Question to the Department for Environment, Food and Rural Affairs:

To ask the Secretary of State for Environment, Food and Rural Affairs, with reference to the Adaptation Committee’s recommendations on page 28 of the Climate Change Committee's report of June 2021 entitled, Progress in adapting to climate change: 2021 Report to Parliament, what plans his Department has to take steps to mitigate the effects on agriculture of a two degrees Celsius warming scenario.


Answered by
Jo Churchill Portrait
Jo Churchill
Minister of State (Department for Work and Pensions)
This question was answered on 31st March 2022

Mitigating and adapting to climate change is essential to support the productivity of farming businesses and support global food security. The UK Climate Change Act 2008 requires the Government to prepare, on a five-yearly cycle, a UK Climate Change Risk Assessment (CCRA), followed by a National Adaptation Programme (NAP), setting out actions to address the risks identified in the CCRA. The Climate Change Committee's Independent Assessment of UK Climate Risk offers a detailed and up to date insight into the growing risks and opportunities the UK and its natural environment faces from climate change, including in relation to agriculture.

This evidence has informed our third UK Climate Change Risk Assessment (CCRA3), which we laid in Parliament on 17 January 2022. The evidence will inform greater ambition and action on enhancing resilience to the impacts of climate change through the third NAP (NAP3) and highlight gaps where the Government needs to go further. NAP3 will address the risks and opportunities for a 2ºC warming scenario, to build a more resilient country, with a focus on enhanced ambition, implementation, and evaluation.

Our policy development and delivery for agriculture's contribution to net zero can provide a multitude of adaptive benefits. For example, Defra intends to offer greater support for agroforestry through the 2020s, which will help to: sequester carbon; reduce soil erosion and flood risk; improve tolerance to drought; and reduce heat stress and wind exposure in livestock through the provision of shelter and shade. We will continue to consider the importance of climate adaptation as we develop our environmental land management schemes to support a resilient agricultural sector.

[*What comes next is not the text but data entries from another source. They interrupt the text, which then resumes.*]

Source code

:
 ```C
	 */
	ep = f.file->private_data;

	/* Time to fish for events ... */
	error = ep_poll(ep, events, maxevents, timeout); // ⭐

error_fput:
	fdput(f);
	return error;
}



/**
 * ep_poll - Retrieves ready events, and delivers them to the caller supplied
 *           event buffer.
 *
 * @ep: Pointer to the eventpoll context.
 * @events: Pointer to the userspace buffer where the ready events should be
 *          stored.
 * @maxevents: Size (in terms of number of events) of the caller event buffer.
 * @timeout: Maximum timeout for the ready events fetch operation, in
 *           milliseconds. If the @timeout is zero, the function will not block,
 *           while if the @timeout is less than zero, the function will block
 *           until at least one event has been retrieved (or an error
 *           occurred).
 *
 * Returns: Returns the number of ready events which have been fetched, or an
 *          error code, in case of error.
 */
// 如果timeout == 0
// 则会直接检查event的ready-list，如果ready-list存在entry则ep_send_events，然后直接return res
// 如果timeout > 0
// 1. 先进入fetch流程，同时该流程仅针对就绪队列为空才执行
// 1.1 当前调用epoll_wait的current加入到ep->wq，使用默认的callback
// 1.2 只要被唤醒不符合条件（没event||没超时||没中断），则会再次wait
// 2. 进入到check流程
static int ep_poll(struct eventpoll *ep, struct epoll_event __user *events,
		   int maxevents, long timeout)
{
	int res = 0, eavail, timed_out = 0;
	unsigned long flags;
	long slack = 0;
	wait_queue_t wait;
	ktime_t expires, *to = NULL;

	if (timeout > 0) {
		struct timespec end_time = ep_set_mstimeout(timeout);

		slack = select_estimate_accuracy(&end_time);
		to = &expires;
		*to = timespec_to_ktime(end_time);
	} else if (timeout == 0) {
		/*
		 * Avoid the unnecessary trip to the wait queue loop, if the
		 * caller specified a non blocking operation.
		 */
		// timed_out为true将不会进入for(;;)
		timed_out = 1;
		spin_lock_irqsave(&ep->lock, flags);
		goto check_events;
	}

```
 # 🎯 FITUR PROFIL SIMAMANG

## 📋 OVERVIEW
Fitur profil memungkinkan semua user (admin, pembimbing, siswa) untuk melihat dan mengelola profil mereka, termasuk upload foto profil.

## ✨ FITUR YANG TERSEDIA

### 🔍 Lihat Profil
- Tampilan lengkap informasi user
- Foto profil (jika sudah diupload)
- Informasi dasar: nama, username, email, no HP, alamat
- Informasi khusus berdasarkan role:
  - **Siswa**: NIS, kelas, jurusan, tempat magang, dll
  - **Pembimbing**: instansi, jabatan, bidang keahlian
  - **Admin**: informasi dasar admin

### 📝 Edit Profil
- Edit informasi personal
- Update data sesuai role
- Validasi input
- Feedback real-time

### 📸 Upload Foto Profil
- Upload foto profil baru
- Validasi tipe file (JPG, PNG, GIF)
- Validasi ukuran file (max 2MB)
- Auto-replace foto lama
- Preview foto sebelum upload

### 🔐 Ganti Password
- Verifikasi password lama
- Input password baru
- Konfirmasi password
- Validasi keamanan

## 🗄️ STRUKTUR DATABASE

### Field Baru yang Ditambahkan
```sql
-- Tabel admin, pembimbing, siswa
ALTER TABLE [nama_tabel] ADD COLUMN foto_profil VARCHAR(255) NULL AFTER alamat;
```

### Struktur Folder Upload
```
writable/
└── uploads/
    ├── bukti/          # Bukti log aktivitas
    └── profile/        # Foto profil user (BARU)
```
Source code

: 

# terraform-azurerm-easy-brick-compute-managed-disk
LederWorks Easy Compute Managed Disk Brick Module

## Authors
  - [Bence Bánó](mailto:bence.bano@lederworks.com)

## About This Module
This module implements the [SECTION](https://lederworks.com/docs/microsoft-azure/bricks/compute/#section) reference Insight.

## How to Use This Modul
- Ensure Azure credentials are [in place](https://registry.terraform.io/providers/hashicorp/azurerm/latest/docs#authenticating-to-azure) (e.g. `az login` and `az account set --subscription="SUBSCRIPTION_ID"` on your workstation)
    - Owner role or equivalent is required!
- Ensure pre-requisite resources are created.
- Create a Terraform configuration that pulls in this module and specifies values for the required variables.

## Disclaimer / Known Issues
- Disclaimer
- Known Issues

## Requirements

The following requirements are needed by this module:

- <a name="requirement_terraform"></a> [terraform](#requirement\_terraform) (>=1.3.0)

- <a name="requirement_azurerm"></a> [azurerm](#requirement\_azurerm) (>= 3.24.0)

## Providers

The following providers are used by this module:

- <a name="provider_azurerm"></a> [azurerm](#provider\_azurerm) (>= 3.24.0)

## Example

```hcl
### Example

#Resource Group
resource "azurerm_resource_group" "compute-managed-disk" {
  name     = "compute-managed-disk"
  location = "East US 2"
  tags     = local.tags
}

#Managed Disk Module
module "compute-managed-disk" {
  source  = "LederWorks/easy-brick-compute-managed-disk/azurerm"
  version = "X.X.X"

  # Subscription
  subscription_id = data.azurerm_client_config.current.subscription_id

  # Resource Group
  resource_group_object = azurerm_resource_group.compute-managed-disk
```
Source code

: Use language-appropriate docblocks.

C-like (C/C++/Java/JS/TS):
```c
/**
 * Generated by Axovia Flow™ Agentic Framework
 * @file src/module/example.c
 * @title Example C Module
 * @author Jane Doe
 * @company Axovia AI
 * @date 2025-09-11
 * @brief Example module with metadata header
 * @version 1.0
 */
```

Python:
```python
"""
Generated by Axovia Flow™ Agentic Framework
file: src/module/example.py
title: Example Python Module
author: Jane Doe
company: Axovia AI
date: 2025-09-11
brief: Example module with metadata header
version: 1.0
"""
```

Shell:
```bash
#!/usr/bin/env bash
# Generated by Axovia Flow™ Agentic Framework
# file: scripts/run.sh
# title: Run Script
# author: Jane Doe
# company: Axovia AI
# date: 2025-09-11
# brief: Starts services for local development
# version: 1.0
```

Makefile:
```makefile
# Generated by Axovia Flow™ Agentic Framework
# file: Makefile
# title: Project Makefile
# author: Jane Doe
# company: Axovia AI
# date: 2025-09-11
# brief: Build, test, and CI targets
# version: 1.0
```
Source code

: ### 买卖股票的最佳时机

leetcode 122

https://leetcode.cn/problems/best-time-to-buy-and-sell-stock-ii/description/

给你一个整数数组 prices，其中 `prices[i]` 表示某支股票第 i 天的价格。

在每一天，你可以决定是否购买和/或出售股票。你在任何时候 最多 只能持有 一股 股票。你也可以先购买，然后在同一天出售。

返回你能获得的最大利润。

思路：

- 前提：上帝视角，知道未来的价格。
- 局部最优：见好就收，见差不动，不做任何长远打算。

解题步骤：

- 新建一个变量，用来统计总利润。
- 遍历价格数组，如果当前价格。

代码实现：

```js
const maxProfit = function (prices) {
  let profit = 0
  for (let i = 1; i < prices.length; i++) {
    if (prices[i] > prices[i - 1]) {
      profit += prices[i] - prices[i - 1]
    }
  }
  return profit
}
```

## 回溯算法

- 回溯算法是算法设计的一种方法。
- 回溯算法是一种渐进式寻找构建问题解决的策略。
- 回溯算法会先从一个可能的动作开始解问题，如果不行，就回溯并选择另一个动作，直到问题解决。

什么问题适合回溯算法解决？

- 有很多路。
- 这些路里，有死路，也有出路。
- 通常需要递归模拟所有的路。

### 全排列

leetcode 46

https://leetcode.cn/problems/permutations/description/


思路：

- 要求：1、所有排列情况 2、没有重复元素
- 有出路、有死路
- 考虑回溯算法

Defra continues to support research to promote agricultural resilience. For example, the Genetic Improvement Networks research projects aim to enhance the productivity, sustainability and resilience of the main UK crops. Defra has also recently introduced new regulations that will make field trials and research easier for plants produced through precision breeding technologies, such as gene editing, which has the potential to develop crops that are more beneficial to the environment, more resilient to climate change and more productive.